Task statement: Leaving out pictures, output exactly the lines below from the one that has "detikTravel" through the one that has "Makro-nutrienter & anna", and nothing else.

Provided material:
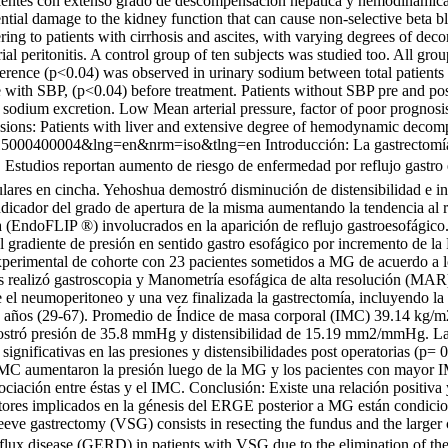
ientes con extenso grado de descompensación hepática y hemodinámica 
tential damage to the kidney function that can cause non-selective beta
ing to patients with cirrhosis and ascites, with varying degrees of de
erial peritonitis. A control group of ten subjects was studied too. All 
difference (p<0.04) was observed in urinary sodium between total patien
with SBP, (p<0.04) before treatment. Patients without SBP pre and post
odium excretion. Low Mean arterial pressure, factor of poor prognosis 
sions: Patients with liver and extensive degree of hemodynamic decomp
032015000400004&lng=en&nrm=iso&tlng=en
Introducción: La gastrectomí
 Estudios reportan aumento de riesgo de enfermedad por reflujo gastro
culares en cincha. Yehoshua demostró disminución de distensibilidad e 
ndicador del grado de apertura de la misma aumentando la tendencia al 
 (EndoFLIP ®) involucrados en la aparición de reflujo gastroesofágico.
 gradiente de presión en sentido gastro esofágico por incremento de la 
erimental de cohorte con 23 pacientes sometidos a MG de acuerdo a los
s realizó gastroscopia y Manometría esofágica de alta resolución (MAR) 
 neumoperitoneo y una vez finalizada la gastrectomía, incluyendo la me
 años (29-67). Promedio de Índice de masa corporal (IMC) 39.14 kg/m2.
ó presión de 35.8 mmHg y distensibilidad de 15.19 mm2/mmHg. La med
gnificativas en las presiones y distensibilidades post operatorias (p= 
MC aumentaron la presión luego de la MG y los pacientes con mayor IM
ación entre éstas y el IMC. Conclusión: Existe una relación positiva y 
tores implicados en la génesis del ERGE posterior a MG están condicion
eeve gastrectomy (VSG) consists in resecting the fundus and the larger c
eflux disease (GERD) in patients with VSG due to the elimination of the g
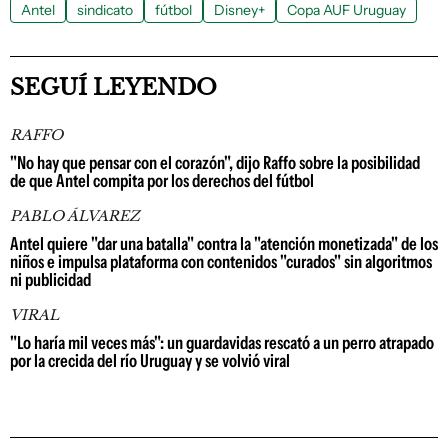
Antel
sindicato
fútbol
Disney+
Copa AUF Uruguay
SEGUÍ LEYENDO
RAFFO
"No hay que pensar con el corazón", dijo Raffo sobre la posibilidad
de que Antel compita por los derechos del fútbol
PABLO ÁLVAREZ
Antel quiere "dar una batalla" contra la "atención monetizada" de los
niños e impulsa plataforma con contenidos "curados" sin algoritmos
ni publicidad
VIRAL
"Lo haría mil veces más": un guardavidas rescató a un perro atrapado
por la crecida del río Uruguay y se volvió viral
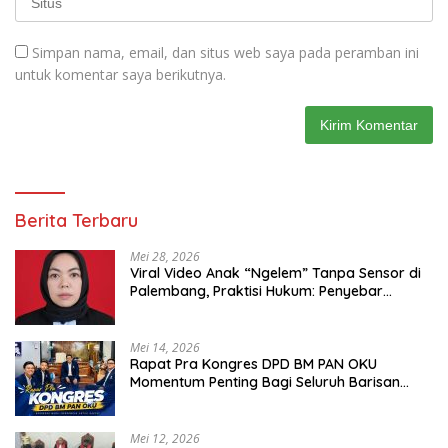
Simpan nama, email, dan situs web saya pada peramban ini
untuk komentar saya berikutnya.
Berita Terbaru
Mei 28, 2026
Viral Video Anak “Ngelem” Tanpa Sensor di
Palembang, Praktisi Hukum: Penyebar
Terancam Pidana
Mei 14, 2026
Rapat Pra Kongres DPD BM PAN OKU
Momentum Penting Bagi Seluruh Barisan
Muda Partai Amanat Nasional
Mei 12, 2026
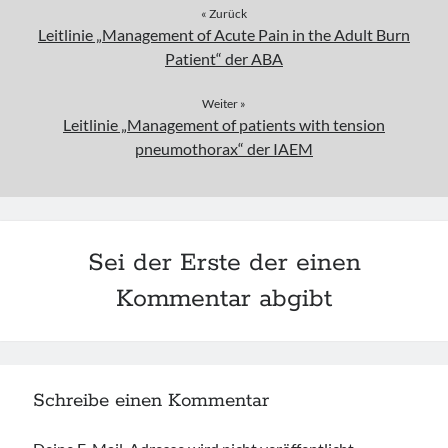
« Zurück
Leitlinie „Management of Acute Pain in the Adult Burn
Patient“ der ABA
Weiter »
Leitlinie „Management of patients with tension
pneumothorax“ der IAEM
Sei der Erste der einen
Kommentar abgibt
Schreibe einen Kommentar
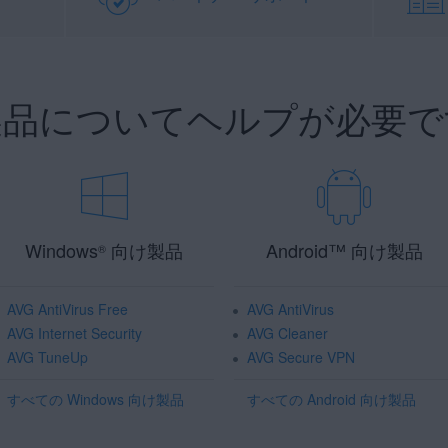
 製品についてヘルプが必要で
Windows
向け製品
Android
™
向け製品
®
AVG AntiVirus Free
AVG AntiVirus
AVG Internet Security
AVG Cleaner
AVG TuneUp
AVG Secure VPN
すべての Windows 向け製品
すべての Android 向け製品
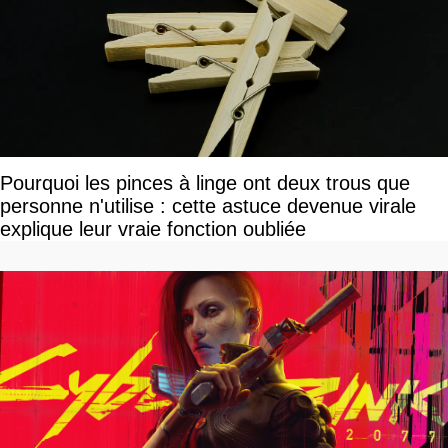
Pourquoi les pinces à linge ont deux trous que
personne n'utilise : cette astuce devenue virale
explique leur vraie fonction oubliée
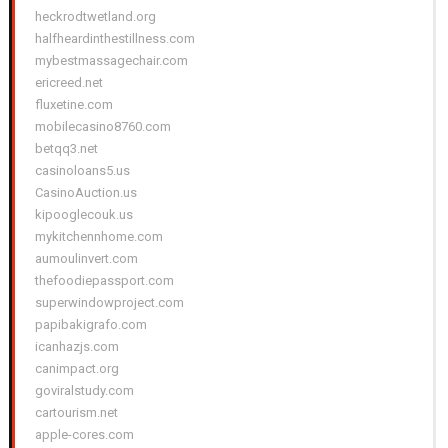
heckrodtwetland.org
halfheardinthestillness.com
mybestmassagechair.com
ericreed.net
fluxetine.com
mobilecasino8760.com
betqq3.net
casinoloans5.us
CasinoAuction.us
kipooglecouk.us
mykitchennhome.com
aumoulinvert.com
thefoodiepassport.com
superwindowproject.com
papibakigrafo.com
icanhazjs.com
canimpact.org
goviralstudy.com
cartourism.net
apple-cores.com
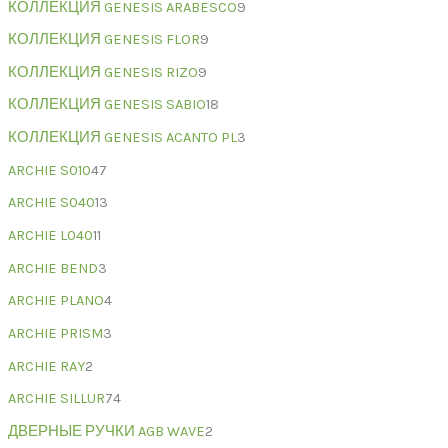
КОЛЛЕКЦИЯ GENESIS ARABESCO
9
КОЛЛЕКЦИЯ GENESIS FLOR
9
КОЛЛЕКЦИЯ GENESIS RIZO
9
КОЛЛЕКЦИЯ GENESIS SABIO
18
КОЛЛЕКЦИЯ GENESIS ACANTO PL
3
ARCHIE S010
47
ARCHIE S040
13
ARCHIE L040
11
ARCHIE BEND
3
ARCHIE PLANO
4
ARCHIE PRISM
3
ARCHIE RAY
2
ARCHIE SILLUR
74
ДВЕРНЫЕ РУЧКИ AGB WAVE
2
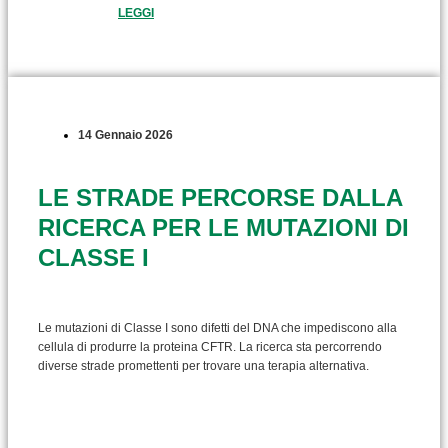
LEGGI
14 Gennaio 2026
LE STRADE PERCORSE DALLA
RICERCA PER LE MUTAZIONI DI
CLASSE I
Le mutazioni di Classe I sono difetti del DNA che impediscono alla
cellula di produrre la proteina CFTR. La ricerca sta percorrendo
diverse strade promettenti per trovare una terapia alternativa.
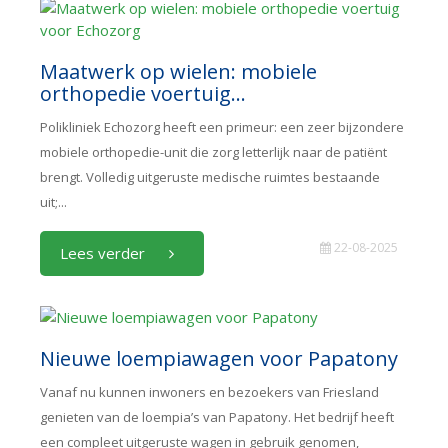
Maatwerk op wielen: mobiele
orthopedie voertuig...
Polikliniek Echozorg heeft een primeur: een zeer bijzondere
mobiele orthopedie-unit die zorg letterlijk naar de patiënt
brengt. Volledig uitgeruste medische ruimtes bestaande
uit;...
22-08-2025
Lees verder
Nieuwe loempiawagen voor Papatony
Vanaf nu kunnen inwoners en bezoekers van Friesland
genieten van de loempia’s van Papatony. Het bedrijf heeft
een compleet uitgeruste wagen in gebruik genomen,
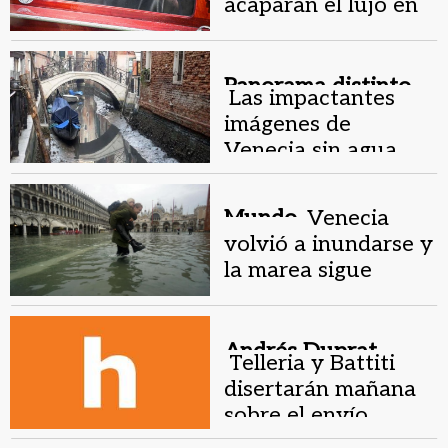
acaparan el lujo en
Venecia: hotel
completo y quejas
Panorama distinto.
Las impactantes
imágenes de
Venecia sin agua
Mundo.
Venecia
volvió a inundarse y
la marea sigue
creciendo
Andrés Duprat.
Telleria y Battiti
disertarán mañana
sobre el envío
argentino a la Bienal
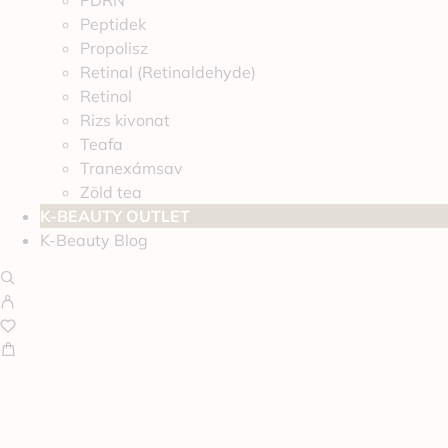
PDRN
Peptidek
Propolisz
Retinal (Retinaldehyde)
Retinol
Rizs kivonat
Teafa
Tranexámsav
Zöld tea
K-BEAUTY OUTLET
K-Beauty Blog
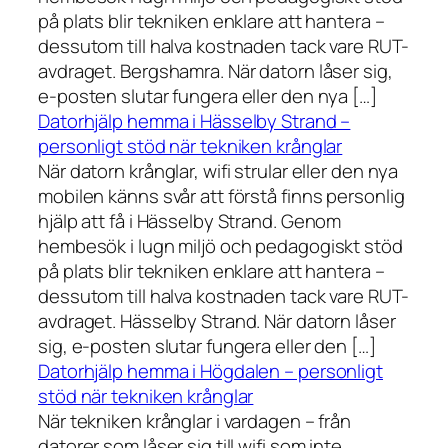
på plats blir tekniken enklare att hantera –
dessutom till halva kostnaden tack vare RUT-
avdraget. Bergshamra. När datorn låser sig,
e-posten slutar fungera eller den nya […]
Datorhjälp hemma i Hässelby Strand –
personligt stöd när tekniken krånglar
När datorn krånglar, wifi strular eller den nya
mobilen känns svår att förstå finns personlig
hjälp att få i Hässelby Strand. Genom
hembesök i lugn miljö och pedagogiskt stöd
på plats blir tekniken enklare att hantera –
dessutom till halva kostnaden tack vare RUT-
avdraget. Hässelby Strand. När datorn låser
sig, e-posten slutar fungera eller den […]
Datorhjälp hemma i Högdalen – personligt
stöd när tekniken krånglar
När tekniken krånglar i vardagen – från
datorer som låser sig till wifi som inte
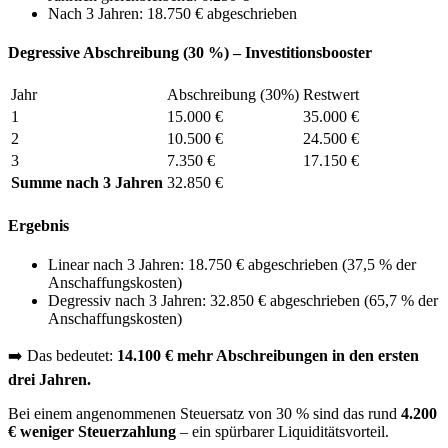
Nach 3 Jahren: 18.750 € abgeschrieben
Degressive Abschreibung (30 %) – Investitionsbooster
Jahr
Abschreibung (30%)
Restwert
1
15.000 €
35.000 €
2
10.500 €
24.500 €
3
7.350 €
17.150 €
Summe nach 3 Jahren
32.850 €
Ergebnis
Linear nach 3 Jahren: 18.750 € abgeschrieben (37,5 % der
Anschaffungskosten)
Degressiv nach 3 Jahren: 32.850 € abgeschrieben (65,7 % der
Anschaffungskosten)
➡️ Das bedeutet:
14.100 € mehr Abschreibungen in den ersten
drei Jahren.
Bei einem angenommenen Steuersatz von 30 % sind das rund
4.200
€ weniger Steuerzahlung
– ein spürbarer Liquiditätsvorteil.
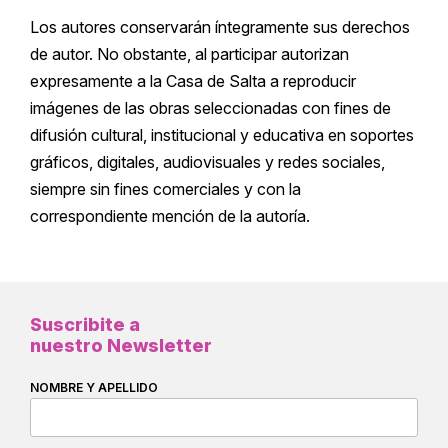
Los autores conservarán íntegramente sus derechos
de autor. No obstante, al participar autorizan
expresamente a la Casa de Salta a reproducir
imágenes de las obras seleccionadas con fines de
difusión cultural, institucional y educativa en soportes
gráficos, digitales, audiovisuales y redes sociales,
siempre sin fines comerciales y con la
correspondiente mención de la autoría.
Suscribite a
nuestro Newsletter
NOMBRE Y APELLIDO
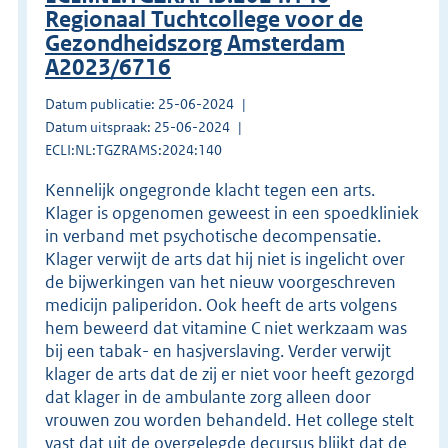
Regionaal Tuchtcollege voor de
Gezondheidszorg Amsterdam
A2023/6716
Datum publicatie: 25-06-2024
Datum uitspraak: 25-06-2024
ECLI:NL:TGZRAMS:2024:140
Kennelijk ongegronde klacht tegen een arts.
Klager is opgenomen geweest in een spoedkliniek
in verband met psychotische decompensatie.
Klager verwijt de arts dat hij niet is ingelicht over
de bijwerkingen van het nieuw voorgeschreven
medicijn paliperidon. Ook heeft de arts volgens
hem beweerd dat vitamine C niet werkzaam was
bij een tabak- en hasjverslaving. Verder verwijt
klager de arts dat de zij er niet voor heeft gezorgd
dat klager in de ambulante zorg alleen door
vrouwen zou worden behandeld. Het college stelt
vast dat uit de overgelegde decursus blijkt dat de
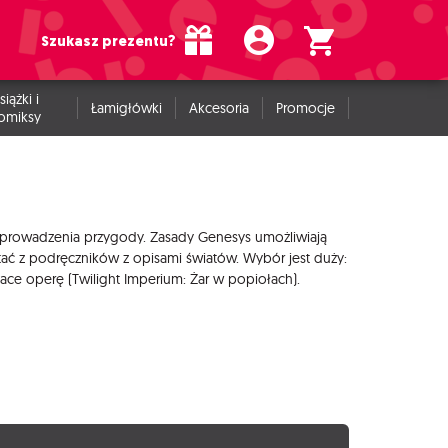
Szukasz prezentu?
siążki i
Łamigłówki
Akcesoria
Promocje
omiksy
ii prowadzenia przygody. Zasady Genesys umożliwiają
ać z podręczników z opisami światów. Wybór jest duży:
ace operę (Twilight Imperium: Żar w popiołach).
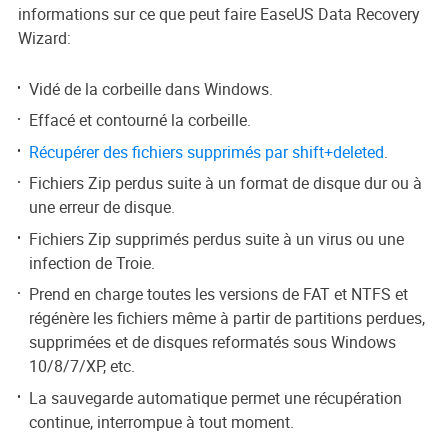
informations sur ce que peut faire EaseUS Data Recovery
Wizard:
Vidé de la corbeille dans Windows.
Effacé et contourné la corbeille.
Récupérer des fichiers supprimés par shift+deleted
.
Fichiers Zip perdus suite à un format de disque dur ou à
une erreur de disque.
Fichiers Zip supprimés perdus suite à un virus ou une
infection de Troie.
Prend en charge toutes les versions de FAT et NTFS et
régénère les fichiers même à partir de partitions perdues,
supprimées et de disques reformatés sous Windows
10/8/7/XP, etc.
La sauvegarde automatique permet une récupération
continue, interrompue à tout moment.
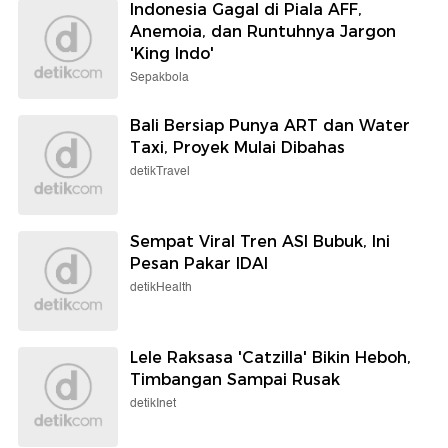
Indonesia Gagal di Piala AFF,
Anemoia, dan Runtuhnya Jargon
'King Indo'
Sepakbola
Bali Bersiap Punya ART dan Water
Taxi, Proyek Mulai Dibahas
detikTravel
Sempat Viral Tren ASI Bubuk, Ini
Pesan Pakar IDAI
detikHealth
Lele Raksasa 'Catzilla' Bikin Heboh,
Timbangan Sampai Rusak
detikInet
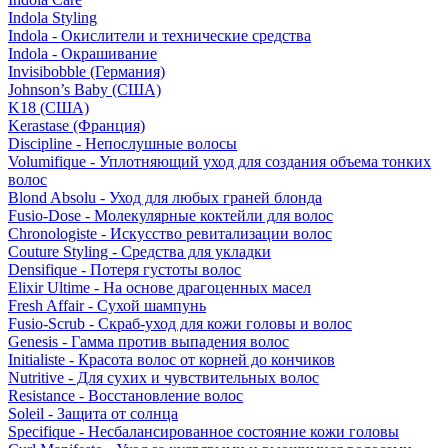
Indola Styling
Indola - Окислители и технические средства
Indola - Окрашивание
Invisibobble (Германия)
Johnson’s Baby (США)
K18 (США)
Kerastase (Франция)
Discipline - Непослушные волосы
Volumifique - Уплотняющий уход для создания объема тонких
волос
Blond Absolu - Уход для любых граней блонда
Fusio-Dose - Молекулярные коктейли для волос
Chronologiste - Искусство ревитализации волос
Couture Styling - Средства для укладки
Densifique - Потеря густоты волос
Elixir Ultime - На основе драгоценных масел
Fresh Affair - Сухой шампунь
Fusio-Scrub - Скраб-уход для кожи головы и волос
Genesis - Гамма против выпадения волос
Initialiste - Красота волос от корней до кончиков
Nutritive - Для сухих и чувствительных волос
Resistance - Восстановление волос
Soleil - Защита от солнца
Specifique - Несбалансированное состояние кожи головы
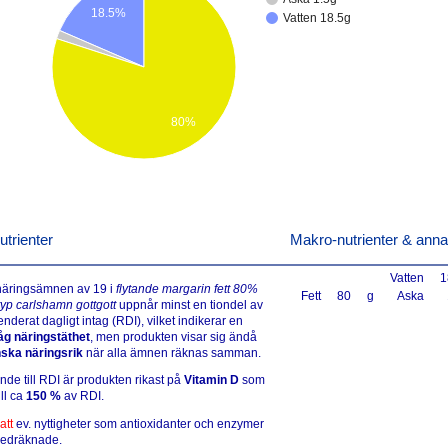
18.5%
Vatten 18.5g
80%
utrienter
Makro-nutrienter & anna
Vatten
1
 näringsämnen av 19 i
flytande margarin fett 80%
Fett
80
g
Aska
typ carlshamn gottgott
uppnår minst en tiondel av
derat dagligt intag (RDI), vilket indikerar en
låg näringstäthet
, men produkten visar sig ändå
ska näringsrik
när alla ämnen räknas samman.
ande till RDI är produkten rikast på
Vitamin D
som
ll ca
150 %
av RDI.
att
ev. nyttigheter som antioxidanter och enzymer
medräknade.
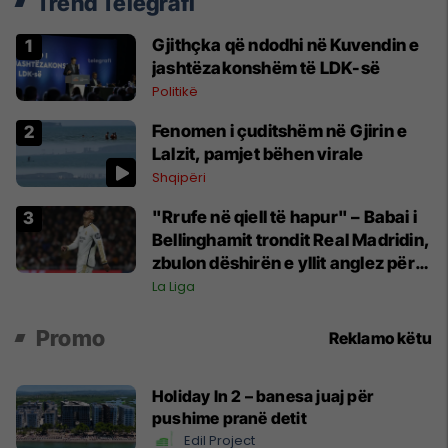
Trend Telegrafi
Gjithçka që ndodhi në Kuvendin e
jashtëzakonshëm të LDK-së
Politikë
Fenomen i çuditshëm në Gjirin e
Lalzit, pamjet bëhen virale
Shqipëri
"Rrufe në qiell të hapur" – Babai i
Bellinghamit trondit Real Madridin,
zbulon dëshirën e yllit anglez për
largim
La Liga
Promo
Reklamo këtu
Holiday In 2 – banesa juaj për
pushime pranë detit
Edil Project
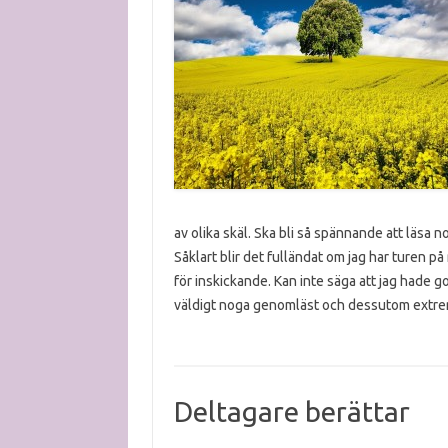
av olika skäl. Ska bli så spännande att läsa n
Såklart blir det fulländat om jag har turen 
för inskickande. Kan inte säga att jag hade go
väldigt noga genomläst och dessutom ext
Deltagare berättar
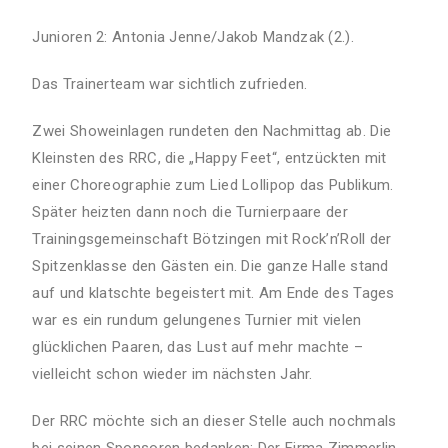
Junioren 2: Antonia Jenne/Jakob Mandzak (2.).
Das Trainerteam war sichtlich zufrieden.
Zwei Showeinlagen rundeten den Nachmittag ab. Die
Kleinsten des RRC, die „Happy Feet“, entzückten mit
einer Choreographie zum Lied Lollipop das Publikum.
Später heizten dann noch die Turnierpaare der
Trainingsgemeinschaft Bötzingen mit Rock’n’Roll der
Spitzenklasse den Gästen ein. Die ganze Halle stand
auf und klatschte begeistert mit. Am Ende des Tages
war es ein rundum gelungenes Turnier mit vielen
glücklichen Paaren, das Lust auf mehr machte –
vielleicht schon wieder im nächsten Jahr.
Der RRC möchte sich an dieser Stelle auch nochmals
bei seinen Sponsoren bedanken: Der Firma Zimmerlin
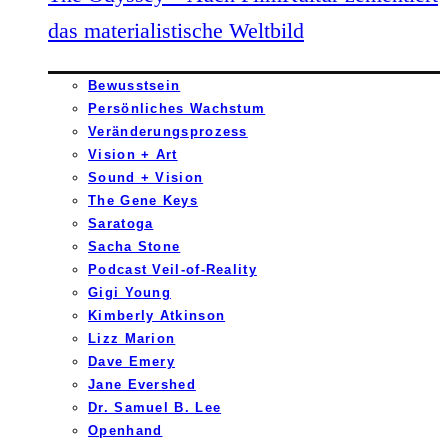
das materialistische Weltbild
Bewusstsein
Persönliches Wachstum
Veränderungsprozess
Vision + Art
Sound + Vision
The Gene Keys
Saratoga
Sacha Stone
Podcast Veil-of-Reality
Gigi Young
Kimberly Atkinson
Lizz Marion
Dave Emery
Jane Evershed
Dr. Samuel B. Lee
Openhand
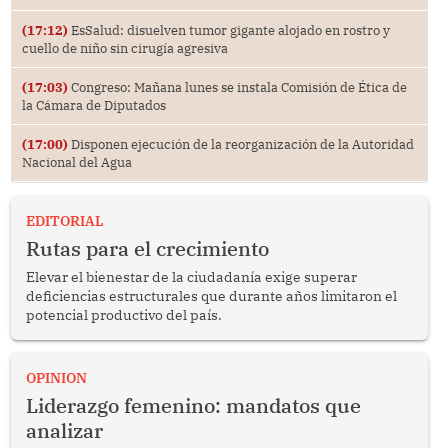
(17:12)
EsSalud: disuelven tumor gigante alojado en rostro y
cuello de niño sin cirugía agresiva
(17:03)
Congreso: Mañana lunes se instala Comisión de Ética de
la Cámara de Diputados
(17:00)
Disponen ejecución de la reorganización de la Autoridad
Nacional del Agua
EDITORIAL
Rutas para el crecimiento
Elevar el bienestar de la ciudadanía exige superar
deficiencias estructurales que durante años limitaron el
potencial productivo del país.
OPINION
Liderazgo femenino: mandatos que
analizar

Finished task:
detikTravel
Sempat Viral Tren ASI Bubuk, Ini
Pesan Pakar IDAI
detikHealth
Lele Raksasa 'Catzilla' Bikin Heboh,
Timbangan Sampai Rusak
detikInet
Indola Styling
Indola - Окислители и технические средства
Indola - Окрашивание
Invisibobble (Германия)
Johnson’s Baby (США)
K18 (США)
Kerastase (Франция)
Discipline - Непослушные волосы
Volumifique - Уплотняющий уход для создания объема тонких
волос
Blond Absolu - Уход для любых граней блонда
Fusio-Dose - Молекулярные коктейли для волос
Chronologiste - Искусство ревитализации волос
Couture Styling - Средства для укладки
Densifique - Потеря густоты волос
Elixir Ultime - На основе драгоценных масел
Fresh Affair - Сухой шампунь
Fusio-Scrub - Скраб-уход для кожи головы и волос
Genesis - Гамма против выпадения волос
Initialiste - Красота волос от корней до кончиков
Nutritive - Для сухих и чувствительных волос
Resistance - Восстановление волос
Soleil - Защита от солнца
Specifique - Несбалансированное состояние кожи головы
18.5%
Vatten 18.5g
80%
utrienter
Makro-nutrienter & anna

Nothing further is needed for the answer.